About this exercise: Transcribe the listing below only from the line with "que hay que instalar" up to and including the line with "[en IBM](http://www.ibm.com/ibm/devops/us/en/). Libros".

── Input records

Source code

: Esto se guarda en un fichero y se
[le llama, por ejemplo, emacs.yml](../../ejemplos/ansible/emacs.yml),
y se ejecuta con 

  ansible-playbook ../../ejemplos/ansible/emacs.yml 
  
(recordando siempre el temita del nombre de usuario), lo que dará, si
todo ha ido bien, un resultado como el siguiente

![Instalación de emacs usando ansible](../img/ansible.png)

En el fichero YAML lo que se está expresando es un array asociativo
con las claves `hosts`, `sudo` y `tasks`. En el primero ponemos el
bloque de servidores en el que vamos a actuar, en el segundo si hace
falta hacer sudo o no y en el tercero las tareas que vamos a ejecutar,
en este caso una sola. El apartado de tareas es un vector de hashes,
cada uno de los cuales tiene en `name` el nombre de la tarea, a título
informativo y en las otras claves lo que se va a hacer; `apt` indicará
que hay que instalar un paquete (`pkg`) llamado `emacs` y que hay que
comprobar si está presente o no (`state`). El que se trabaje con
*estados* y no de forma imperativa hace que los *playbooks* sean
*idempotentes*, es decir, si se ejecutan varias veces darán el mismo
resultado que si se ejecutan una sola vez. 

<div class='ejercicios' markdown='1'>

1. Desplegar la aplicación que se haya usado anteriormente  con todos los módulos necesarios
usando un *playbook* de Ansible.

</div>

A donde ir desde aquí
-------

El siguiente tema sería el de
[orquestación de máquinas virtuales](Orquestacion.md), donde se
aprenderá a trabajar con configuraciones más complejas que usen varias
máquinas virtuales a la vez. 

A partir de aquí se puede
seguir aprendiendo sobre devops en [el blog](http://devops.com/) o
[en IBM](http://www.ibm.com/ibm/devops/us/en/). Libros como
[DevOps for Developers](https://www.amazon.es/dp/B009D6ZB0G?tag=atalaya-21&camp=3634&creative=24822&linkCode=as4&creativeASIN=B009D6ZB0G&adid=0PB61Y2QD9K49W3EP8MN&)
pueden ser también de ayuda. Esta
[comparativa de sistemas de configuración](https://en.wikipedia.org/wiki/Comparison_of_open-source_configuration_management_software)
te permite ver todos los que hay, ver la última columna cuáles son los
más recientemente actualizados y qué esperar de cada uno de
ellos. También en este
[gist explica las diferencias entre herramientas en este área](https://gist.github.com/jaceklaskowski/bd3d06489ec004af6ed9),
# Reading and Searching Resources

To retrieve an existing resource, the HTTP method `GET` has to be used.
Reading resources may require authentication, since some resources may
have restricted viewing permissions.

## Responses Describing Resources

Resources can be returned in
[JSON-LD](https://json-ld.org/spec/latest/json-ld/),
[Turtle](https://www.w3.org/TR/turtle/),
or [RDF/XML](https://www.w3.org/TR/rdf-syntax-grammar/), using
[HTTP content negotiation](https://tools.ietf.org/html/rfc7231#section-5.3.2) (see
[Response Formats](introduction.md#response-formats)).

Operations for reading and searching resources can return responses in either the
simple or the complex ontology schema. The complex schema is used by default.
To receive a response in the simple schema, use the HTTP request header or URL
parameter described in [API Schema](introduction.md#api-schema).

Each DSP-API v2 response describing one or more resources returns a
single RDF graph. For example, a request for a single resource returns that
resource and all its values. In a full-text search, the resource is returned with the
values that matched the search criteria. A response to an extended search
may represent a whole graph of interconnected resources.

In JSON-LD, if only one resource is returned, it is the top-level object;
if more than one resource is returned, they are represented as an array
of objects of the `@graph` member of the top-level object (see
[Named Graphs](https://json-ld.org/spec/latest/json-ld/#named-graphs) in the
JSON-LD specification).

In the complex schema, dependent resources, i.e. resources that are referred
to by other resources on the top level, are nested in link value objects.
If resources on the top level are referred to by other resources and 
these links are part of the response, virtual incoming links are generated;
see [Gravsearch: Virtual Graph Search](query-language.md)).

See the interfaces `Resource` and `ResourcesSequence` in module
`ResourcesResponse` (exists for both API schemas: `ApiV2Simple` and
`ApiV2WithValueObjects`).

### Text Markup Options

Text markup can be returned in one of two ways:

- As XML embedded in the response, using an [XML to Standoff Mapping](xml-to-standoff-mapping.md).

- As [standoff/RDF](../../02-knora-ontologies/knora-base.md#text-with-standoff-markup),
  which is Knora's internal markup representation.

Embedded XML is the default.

────

Result of the exercise:
que hay que instalar un paquete (`pkg`) llamado `emacs` y que hay que
comprobar si está presente o no (`state`). El que se trabaje con
*estados* y no de forma imperativa hace que los *playbooks* sean
*idempotentes*, es decir, si se ejecutan varias veces darán el mismo
resultado que si se ejecutan una sola vez. 

<div class='ejercicios' markdown='1'>

1. Desplegar la aplicación que se haya usado anteriormente  con todos los módulos necesarios
usando un *playbook* de Ansible.

</div>

A donde ir desde aquí
-------

El siguiente tema sería el de
[orquestación de máquinas virtuales](Orquestacion.md), donde se
aprenderá a trabajar con configuraciones más complejas que usen varias
máquinas virtuales a la vez. 

A partir de aquí se puede
seguir aprendiendo sobre devops en [el blog](http://devops.com/) o
[en IBM](http://www.ibm.com/ibm/devops/us/en/). Libros como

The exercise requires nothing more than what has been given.